Je restai là,au milieu du restaurant, les bras ballants et ma mâchoire tombée entre mes seins ronds et tendus pas les hormones en pagaille. La langue coupée, la parole cisaillée.
Avais-je rêvé où ce homard philosophe venait de me remettre à ma place? Le temps de me reprendre, je secoue la tête pour remettre mes idées en place et j’ébroue mes ailes qui n’en croient pas leur oreilles.
Les pauvres elles se rétractent si fort qu’elles se cachent et se replient complètement sous les omoplates.
Je jette un regard de tueuse vers le homard qui flotte nonchalamment dans l’aquarium attendant la mise à mort avec passivité. Dans sa dernière nage funeste il me lance un clin d’œil moqueur, sort une pince, puis l’autre et se hisse douloureusement sur le rebord de sa geôle de verre.
– Oui c’est à toi qu’je cause. Pour qui tu t’prends à vouloir rêver ta vie à 50 ans? devenir écrivain ? toucher l’humanité avec tes écrits. Désolée de te décevoir mais non ma vieille, tu n’as rien d’exceptionnel, unique peut-être mais tout aussi banale qu’une autre.

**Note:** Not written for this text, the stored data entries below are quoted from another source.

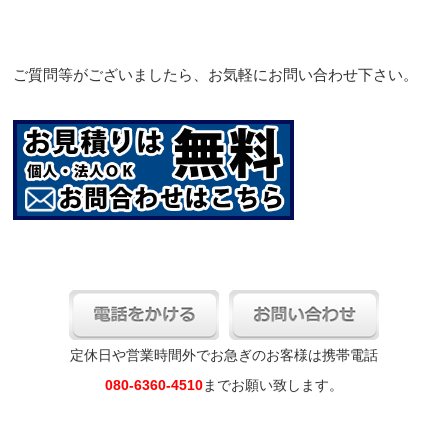
ご質問等がございましたら、お気軽にお問い合わせ下さい。
定休日や営業時間外でお急ぎのお客様は携帯電話
080-6360-4510
までお願い致します。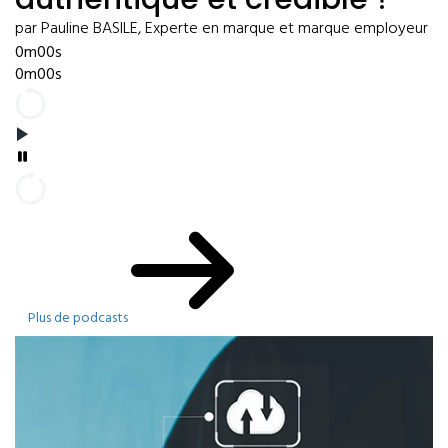
par Pauline BASILE, Experte en marque et marque employeur
0m00s
0m00s
Plus de podcasts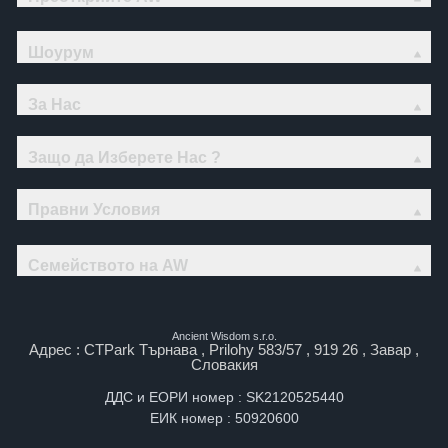
Шоурум
За Нас
Защо да Изберете Нас ?
Правни Условия
Семейството на AW
Ancient Wisdom s.r.o.
Адрес : CTPark Търнава , Prilohy 583/57 , 919 26 , Завар ,
Словакия
ДДС и ЕОРИ номер : SK2120525440
ЕИК номер : 50920600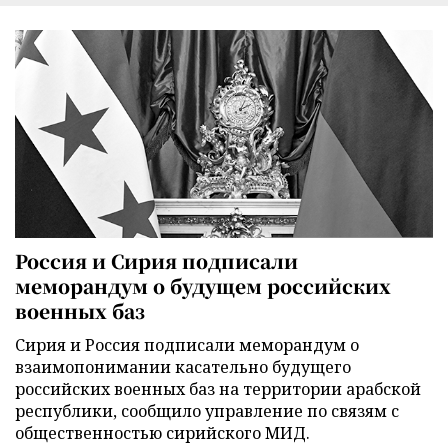
Россия и Сирия подписали
меморандум о будущем российских
военных баз
Сирия и Россия подписали меморандум о
взаимопонимании касательно будущего
российских военных баз на территории арабской
республики, сообщило управление по связям с
общественностью сирийского МИД.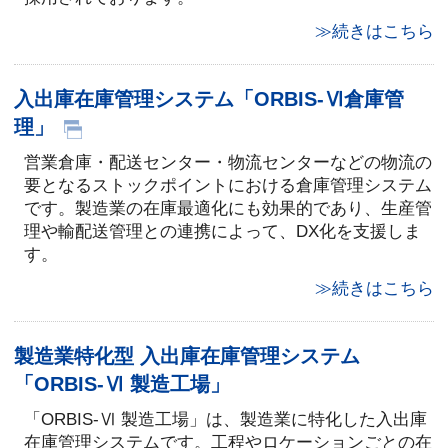
≫続きはこちら
入出庫在庫管理システム「ORBIS-Ⅵ倉庫管
理」
営業倉庫・配送センター・物流センターなどの物流の
要となるストックポイントにおける倉庫管理システム
です。製造業の在庫最適化にも効果的であり、生産管
理や輸配送管理との連携によって、DX化を支援しま
す。
≫続きはこちら
製造業特化型 入出庫在庫管理システム
「ORBIS-Ⅵ 製造工場」
「ORBIS-Ⅵ 製造工場」は、製造業に特化した入出庫
在庫管理システムです。工程やロケーションごとの在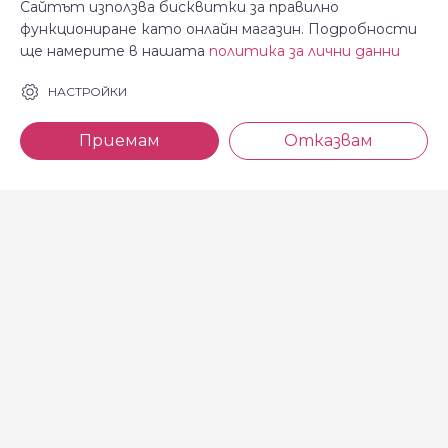
Сайтът използва бисквитки за правилно
функциониране като онлайн магазин. Подробности
ще намерите в нашата
политика за лични данни
За Косара
Информация
НАСТРОЙКИ
За нас
Общи условия
Приемам
Отказвам
Магазини
Декларация за
поверителност
Новини
Доставка и плащане
Контакти
Безплатно връщане
За връзка с нас
тел: 0886 720 768
Всеки делничен ден (от 8.30
до 17.00 ч.)
тел: 0885 514 577
e-mail: shop@kosara.bg
Всички права запазени © 2013-2026 магазин Косара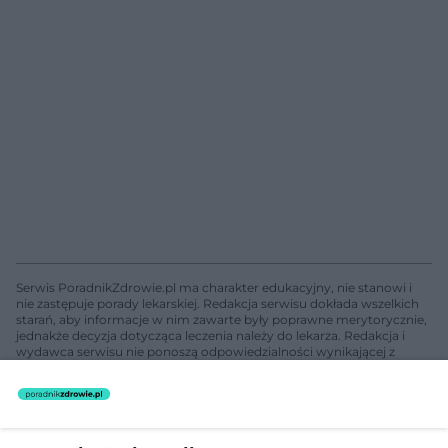
Serwis PoradnikZdrowie.pl ma charakter edukacyjny, nie stanowi i
nie zastępuje porady lekarskiej. Redakcja serwisu dokłada wszelkich
starań, aby informacje w nim zawarte były poprawne merytorycznie,
jednakże decyzja dotycząca leczenia należy do lekarza. Redakcja i
wydawca serwisu nie ponoszą odpowiedzialności wynikającej z
zastosowania informacji zamieszczonych na stronach serwisu, który
nie prowadzi działalności leczniczej polegającej na udzielaniu
świadczeń zdrowotnych w rozumieniu art. 3 ust 1 ustawy o
działalności leczniczej.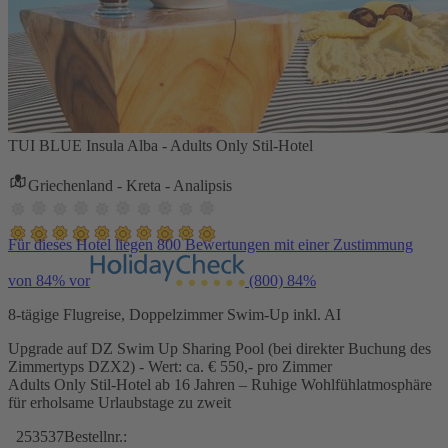
TUI BLUE Insula Alba - Adults Only Stil-Hotel
Griechenland - Kreta - Analipsis
Für dieses Hotel liegen 800 Bewertungen mit einer Zustimmung
von 84% vor
(800)
84%
8-tägige Flugreise, Doppelzimmer Swim-Up inkl. AI
Upgrade auf DZ Swim Up Sharing Pool (bei direkter Buchung des
Zimmertyps DZX2) - Wert: ca. € 550,- pro Zimmer
Adults Only Stil-Hotel ab 16 Jahren – Ruhige Wohlfühlatmosphäre
für erholsame Urlaubstage zu zweit
253537
Bestellnr.: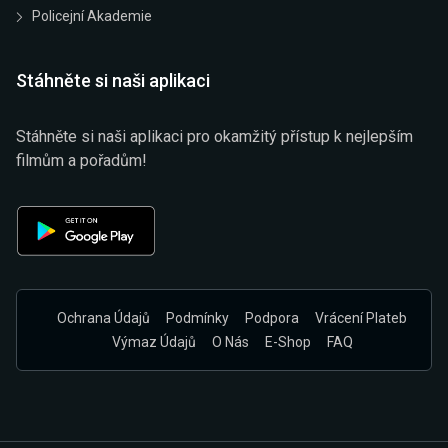
Policejní Akademie
Stáhněte si naši aplikaci
Stáhněte si naši aplikaci pro okamžitý přístup k nejlepším
filmům a pořadům!
Ochrana Údajů
Podmínky
Podpora
Vrácení Plateb
Výmaz Údajů
O Nás
E-Shop
FAQ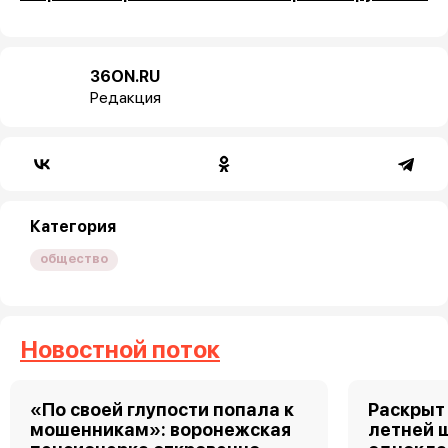
36ON.RU
Редакция
Категория
общество
Новостной поток
«По своей глупости попала к
Раскрыт 
мошенникам»: воронежская
летней 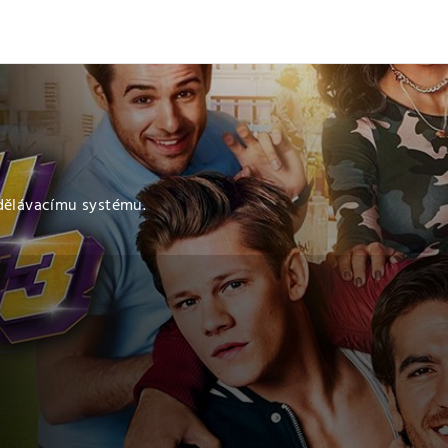
zdělávacímu systému.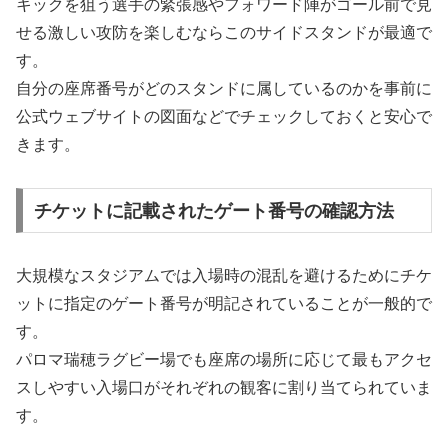
キックを狙う選手の緊張感やフォワード陣がゴール前で見
せる激しい攻防を楽しむならこのサイドスタンドが最適で
す。
自分の座席番号がどのスタンドに属しているのかを事前に
公式ウェブサイトの図面などでチェックしておくと安心で
きます。
チケットに記載されたゲート番号の確認方法
大規模なスタジアムでは入場時の混乱を避けるためにチケ
ットに指定のゲート番号が明記されていることが一般的で
す。
パロマ瑞穂ラグビー場でも座席の場所に応じて最もアクセ
スしやすい入場口がそれぞれの観客に割り当てられていま
す。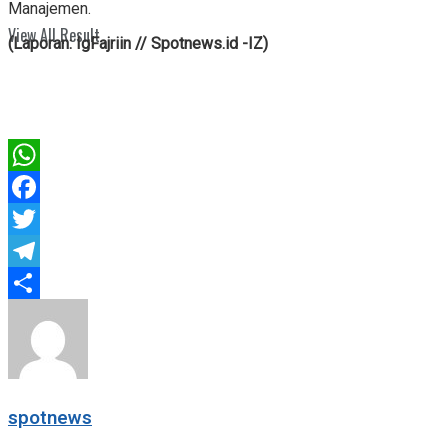
Manajemen.
View All Result
(Laporan: IgFajriin // Spotnews.id -IZ)
WhatsApp
Facebook
Twitter
Telegram
Share
spotnews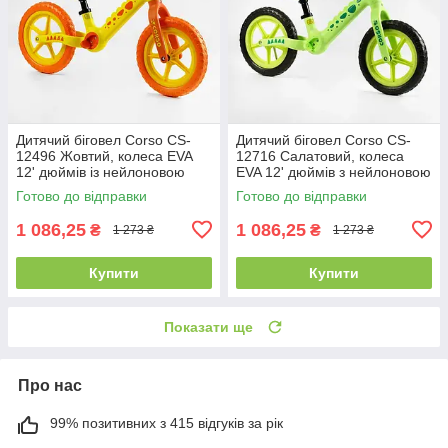
Дитячий біговел Corso CS-
Дитячий біговел Corso CS-
12496 Жовтий, колеса EVA
12716 Салатовий, колеса
12' дюймів із нейлоновою
EVA 12' дюймів з нейлоновою
рамою та вилкою, велобіг
рамою та вилкою, велобіг
Готово до відправки
Готово до відправки
1 086,25
1 086,25
₴
₴
1 273 ₴
1 273 ₴
Купити
Купити
Показати ще
Про нас
99% позитивних з 415 відгуків за рік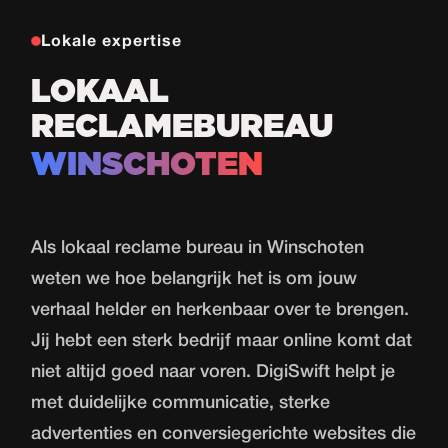
Lokale expertise
LOKAAL
RECLAMEBUREAU
WINSCHOTEN
Als lokaal reclame bureau in Winschoten
weten we hoe belangrijk het is om jouw
verhaal helder en herkenbaar over te brengen.
Jij hebt een sterk bedrijf maar online komt dat
niet altijd goed naar voren. DigiSwift helpt je
met duidelijke communicatie, sterke
advertenties en conversiegerichte websites die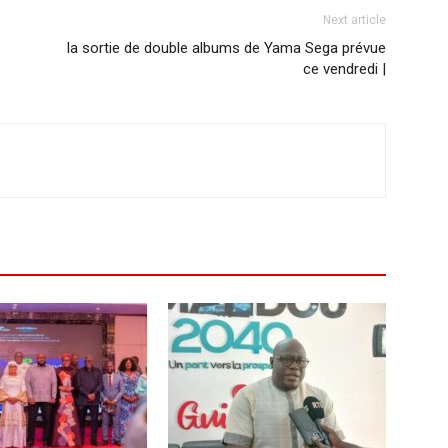
Next article
la sortie de double albums de Yama Sega prévue
ce vendredi |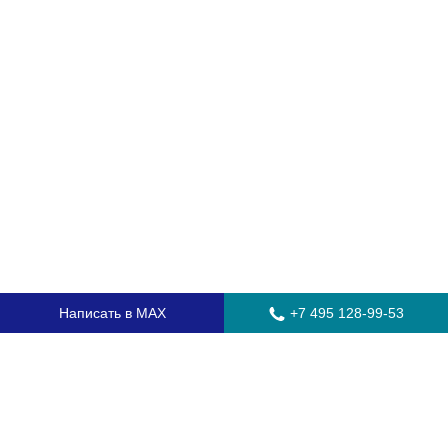
Написать в MAX
+7 495 128-99-53
Главная
Стекла для грузовых автомобилей
Стекла для автобусов
Стекла для спецтехники
Установка автостекол
Замена лобового стекла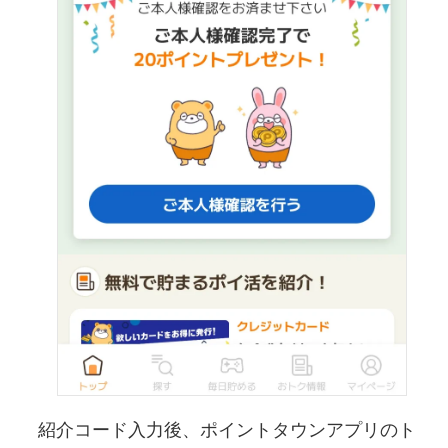
紹介コード入力後、ポイントタウンアプリのト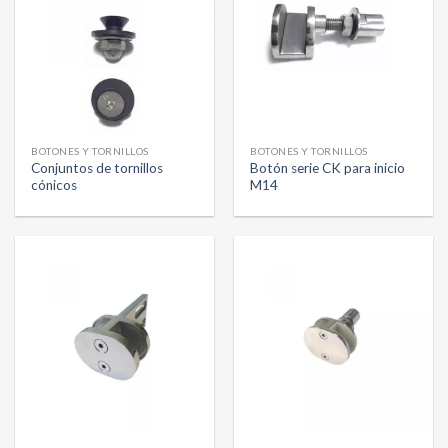
BOTONES Y TORNILLOS
BOTONES Y TORNILLOS
Conjuntos de tornillos
Botón serie CK para inicio
cónicos
M14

Et comme tout le monde, tu n’as rien d’autre à foutre sur terre que d’attendre de te faire bouffer par plus gros ou plus malin que toi . Mais rassures-toi, tellement malin qu’en te dévorant il arrivera à te faire croire que c’est un honneur pour toi puisque tu seras le mets le plus délicat et le plus chic de la carte. En attendant, je te conseille de te laisser flotter, de ne rien attendre de la vie en prétendant que la vitre que te sépare du monde est une protection et non pas une prison.